Elise DeSimone ’12 doesn’t consider herself a technophile, but she is glued to her Amazon Kindle. DeSimone is an English major with a concentration in creative writing and uses her Kindle for all of her classes.
She originally chose the Kindle for financial reasons. DeSimone was preparing to buy textbooks for the upcoming semester when the idea to try using a Kindle suddenly struck her. The Kindle was cheaper than buying her textbooks in print. She’s never looked back since, although there have been a few bumps in the road.
DeSimone said that the learning curve was steep at first. The page number issue was a problem during class discussions, but since the Kindle allows readers to search the entire text of a book on a Kindle, she would just listen for an unusual word in the reading, search for that word, and she’d be at the correct page. Once she got used to her Kindle, her workflow changed for the better. She listens to music, takes notes and can email all her book highlights to herself in a PDF.
Back when iPods first came out, DeSimone was a skeptic and held out on buying one. What made her an early adopter for e-textbooks? “It’s so much cheaper,” she said. “All my books this semester have been for free or $0.99.” It’s also eco-friendly and convenient: “I just throw it in my bag and I have all my books [with me].”
Professor and Chair of the History Department Paul Josephson does not share DeSimone’s love for e-textbooks. “I love collecting books,” Josephson said in his office, which is furnished with a two-story bookcase with books from all time periods. Josephson is an antique book collector; clerks in Waterville bookstores know him by name.
Josephson is a self-described “neo-Luddite.” He explains that he doesn’t use the online course tool Moodle for two reasons. First, he feels that part of the joy of research and writing is trying to find and discover something. Second, he says, “my job here is not to put things on Moodle.” He said, “Professors have become secretaries [and] book orderers. We have an increasing burden that takes us away from teaching because we’re supposed to do things online now.”
Josephson points out that the hype surrounding e-textbooks closely parallels the hype surrounding previous monuments of e-vangelism, such as the invention of the phone or the computer. Both of these inventions didn’t change humanity nearly as much as people said they would at the time of their creation.

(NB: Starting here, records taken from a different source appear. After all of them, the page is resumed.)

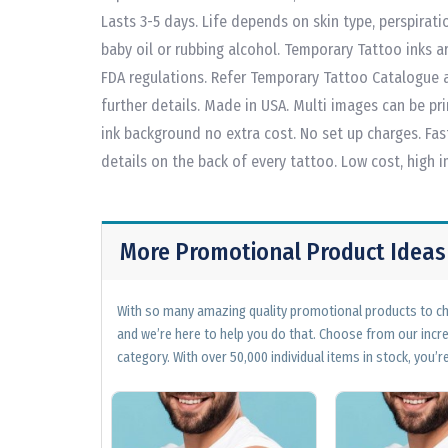
Lasts 3-5 days. Life depends on skin type, perspirat
baby oil or rubbing alcohol. Temporary Tattoo inks a
FDA regulations. Refer Temporary Tattoo Catalogue a
further details. Made in USA. Multi images can be pri
ink background no extra cost. No set up charges. Fas
details on the back of every tattoo. Low cost, high 
More Promotional Product Ideas
With so many amazing quality promotional products to cho
and we’re here to help you do that. Choose from our incr
category. With over 50,000 individual items in stock, you’re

“Stories about new technology fall into one of three categories,” Josephson explains. First, there are the utopians who think that the electronic book is the best thing since penicillin. Then there are the people who think that e-books are the worst thing that has happened to society (these are the dystopians). But there is a third group of people who take a more pragmatic point of view. These people understand that most things will stay the same and, just like anything else, humans will adapt to these new technologies. “Leading publishers will always publish hard copy books,” Josephson said, “[and] the reason for that is that’s the way we ought to read.”

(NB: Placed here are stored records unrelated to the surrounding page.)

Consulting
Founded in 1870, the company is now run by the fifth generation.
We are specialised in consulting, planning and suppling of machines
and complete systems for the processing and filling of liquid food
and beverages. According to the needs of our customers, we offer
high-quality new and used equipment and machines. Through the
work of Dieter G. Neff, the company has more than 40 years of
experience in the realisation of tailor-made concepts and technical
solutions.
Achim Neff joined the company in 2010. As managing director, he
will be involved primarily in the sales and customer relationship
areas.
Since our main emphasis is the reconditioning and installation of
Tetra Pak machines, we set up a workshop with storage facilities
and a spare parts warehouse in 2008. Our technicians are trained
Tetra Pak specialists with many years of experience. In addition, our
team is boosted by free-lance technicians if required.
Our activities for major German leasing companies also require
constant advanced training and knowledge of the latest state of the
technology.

Like these pragmatists, when considering using this new technology we have to take both extreme viewpoints with a grain of salt. No, e-textbooks will not replace printed books completely, but they can serve as an extremely useful supplement to them. We also have to ponder new questions, such as: What is the natural form of a book? And do two students, one using a textbook and one using an e-textbook, learn the same thing?